BACKGROUND: Childhood eczema is very common. Treatment often includes emollient bath additives, despite there being little evidence of their effectiveness.
OBJECTIVES: To determine the clinical effectiveness and cost-effectiveness of emollient bath additives in the management of childhood eczema.
DESIGN: Pragmatic, randomised, open-label, multicentre superiority trial with two parallel groups.
SETTING: Ninety-six general practices in Wales, the west of England and southern England. Invitation by personal letter or opportunistically.
PARTICIPANTS: Children aged between 12 months and 12 years fulfilling the UK Diagnostic Criteria for Atopic Eczema. Children with inactive or very mild eczema (a score of ≤ 5 on the Nottingham Eczema Severity Scale) were excluded, as were children who bathed less than once per week or whose parents/carers were not prepared to accept randomisation.
INTERVENTIONS: The intervention group were prescribed bath additives by their usual clinical team and were asked to use them regularly for 12 months. The control group were asked to use no bath additives for 12 months. Both groups continued standard eczema management, including regular leave-on emollients and topical corticosteroids (TCSs) when required.
MAIN OUTCOME MEASURES: The primary outcome was eczema control measured by Patient Oriented Eczema Measure [POEM, 0 (clear) to 28 (severe)] weekly for 16 weeks. The secondary outcomes were eczema severity over 1 year (4-weekly POEM), number of eczema exacerbations, disease-specific quality of life (QoL) (Dermatitis Family Impact Questionnaire), generic QoL (Child Health Utility-9 Dimensions) and type and quantity of topical steroid/calcineurin inhibitors prescribed. Children were randomised (1 : 1) using online software to either bath additives plus standard eczema care or standard eczema care alone, stratified by recruiting centre, and there was open-label blinding.

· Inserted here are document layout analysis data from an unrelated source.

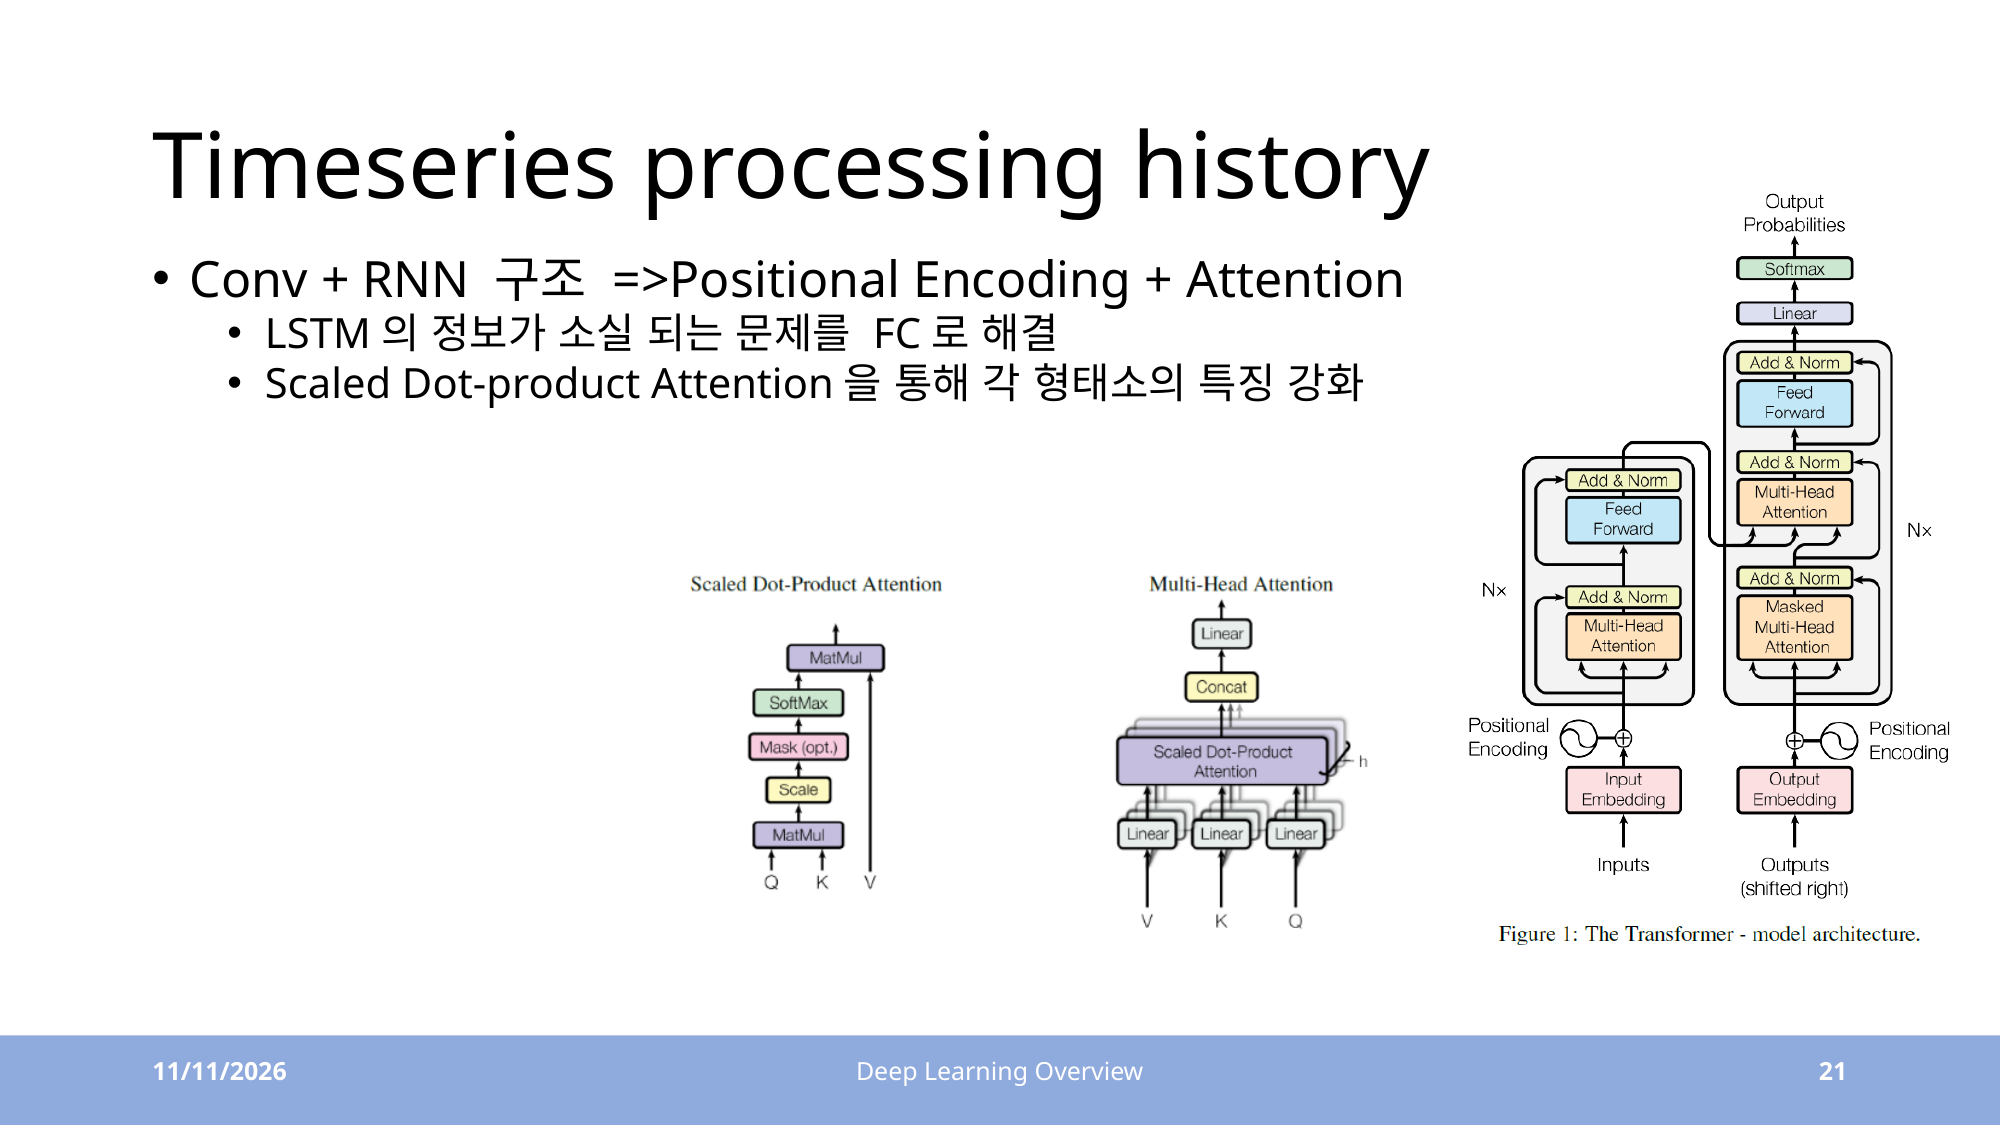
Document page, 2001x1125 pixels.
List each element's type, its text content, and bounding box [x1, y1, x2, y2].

list Conv + RNN 구조 =>Positional Encoding + Attention LSTM의 정보가 소실 되는 문제를 FC로 해결 Scaled Dot-product Attention을 통해 각 형태소의 특징 강화 [137, 239, 1443, 954]
title Timeseries processing history [137, 59, 1863, 239]
picture [662, 553, 1423, 951]
slide_number 21 [1412, 1042, 1863, 1103]
footer Deep Learning Overview [662, 1042, 1338, 1103]
picture [1443, 167, 1978, 957]
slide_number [137, 1042, 588, 1103]
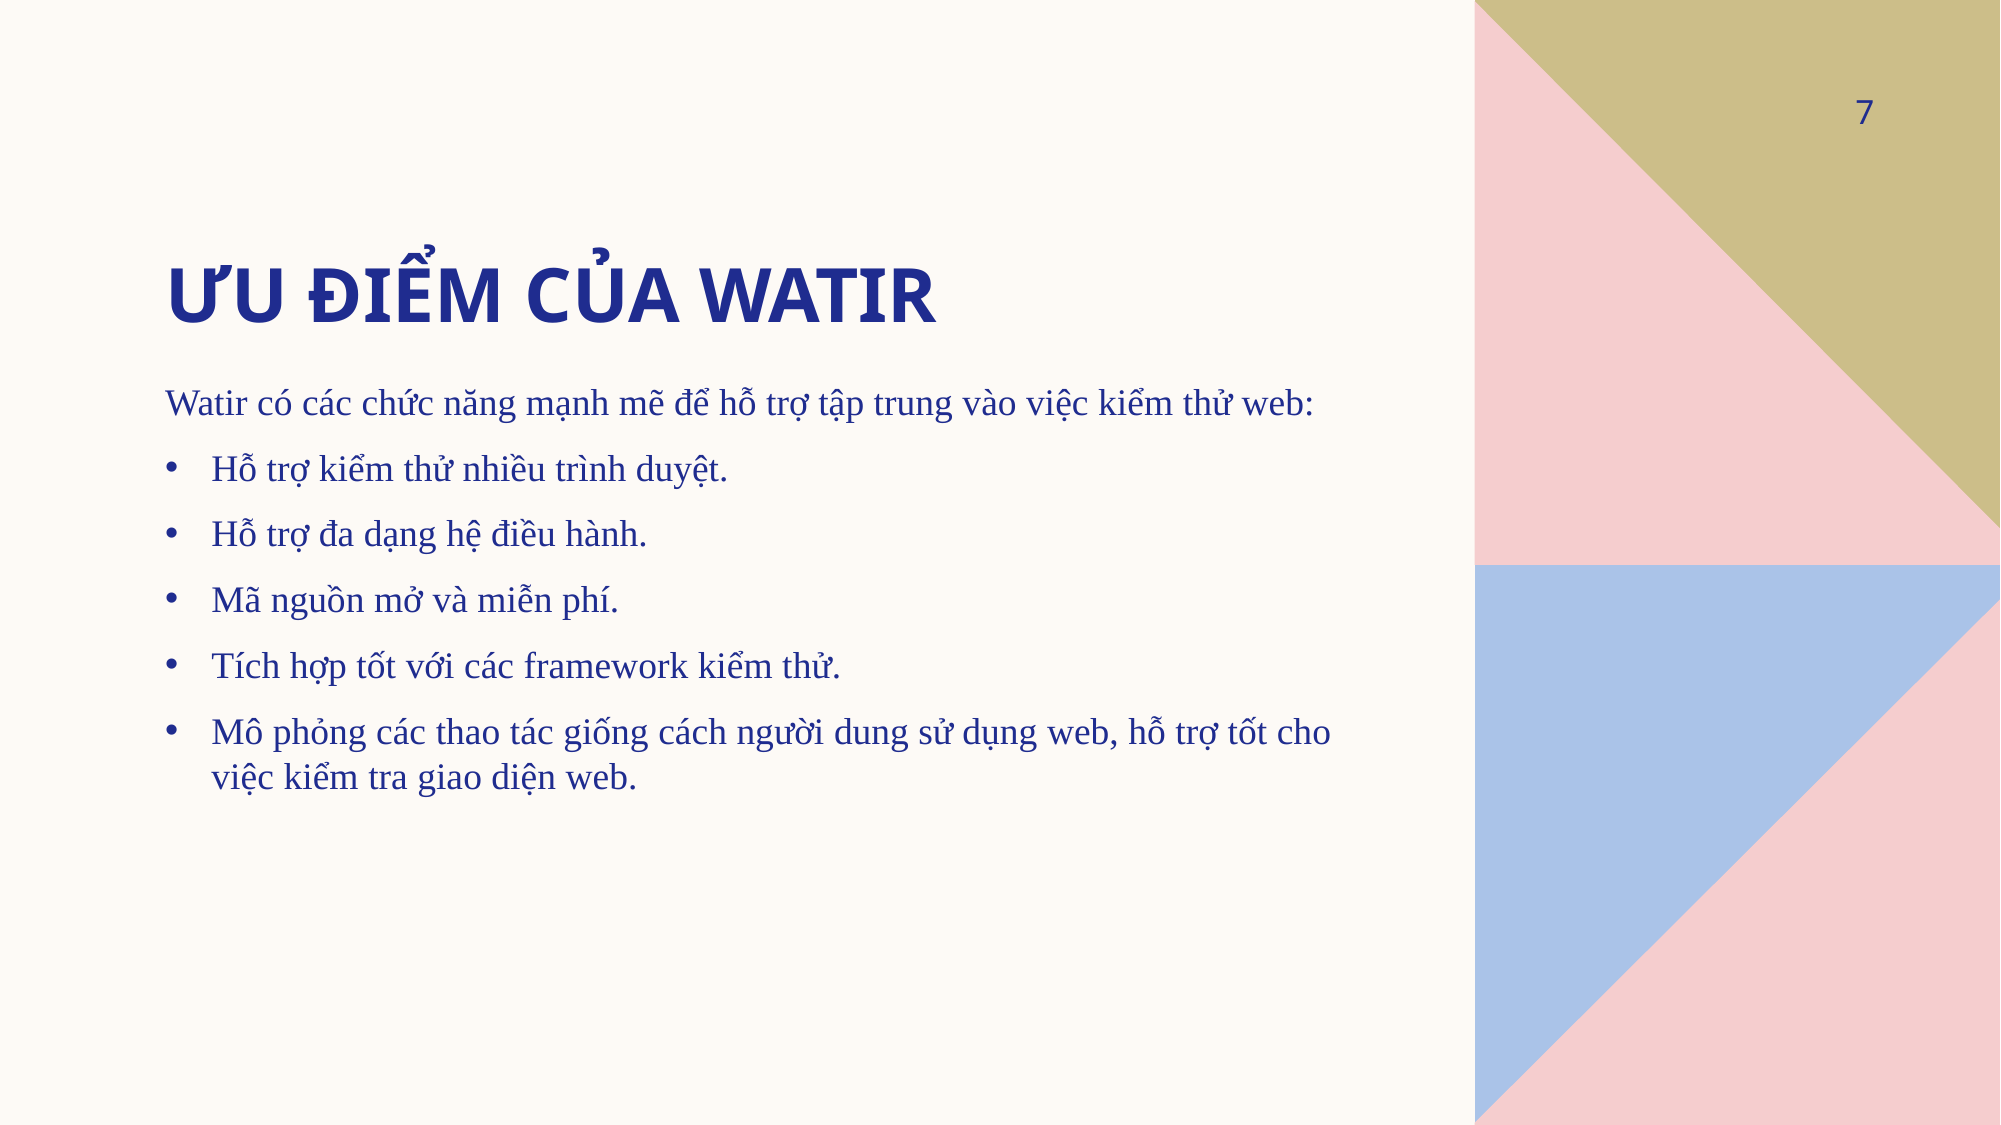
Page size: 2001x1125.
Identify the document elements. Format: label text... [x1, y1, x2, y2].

RESULTS: From December 2014 to May 2016, 482 children were randomised: 51% were female, 84% were white and the mean age was 5 years (n = 264 in the intervention group, n = 218 in the control group). Reported adherence to randomised treatment allocation was > 92% in both groups, with 76.7% of participants completing at least 12 (80%) of the first 16 weekly questionnaires for the primary outcome. Baseline POEM score was 9.5 [standard deviation (SD) 5.7] in the bath additives group and 10.1 (SD 5.8) in the no bath additives group. Average POEM score over the first 16 weeks was 7.5 (SD 6.0) in the bath additives group and 8.4 (SD 6.0) in the no bath additives group, with no statistically significant difference between the groups. After controlling for baseline severity and confounders (ethnicity, TCS use, soap substitute use) and allowing for clustering of participants within centres and responses within participants over time, POEM scores in the no bath additive group were 0.41 points higher than in the bath additive group (95% confidence interval -0.27 to 1.10), which is well below the published minimal clinically important difference of 3 points. There was no difference between groups in secondary outcomes or in adverse effects such as redness, stinging or slipping.
LIMITATIONS: Simple randomisation resulted in an imbalance in baseline group size, although baseline characteristics were well balanced between groups.
CONCLUSION: This trial found no evidence of clinical benefit of including emollient bath additives in the standard management of childhood eczema.
FUTURE WORK: Further research is required on optimal regimens of leave-on emollients and the use of emollients as soap substitutes.
TRIAL REGISTRATION: Current Controlled Trials ISRCTN84102309.
FUNDING: This project was funded by the NIHR Health Technology Assessment Programme and will be published in full in Health Technology Assessment; Vol. 22, No. 57. See the NIHR Journals Library website for further project information.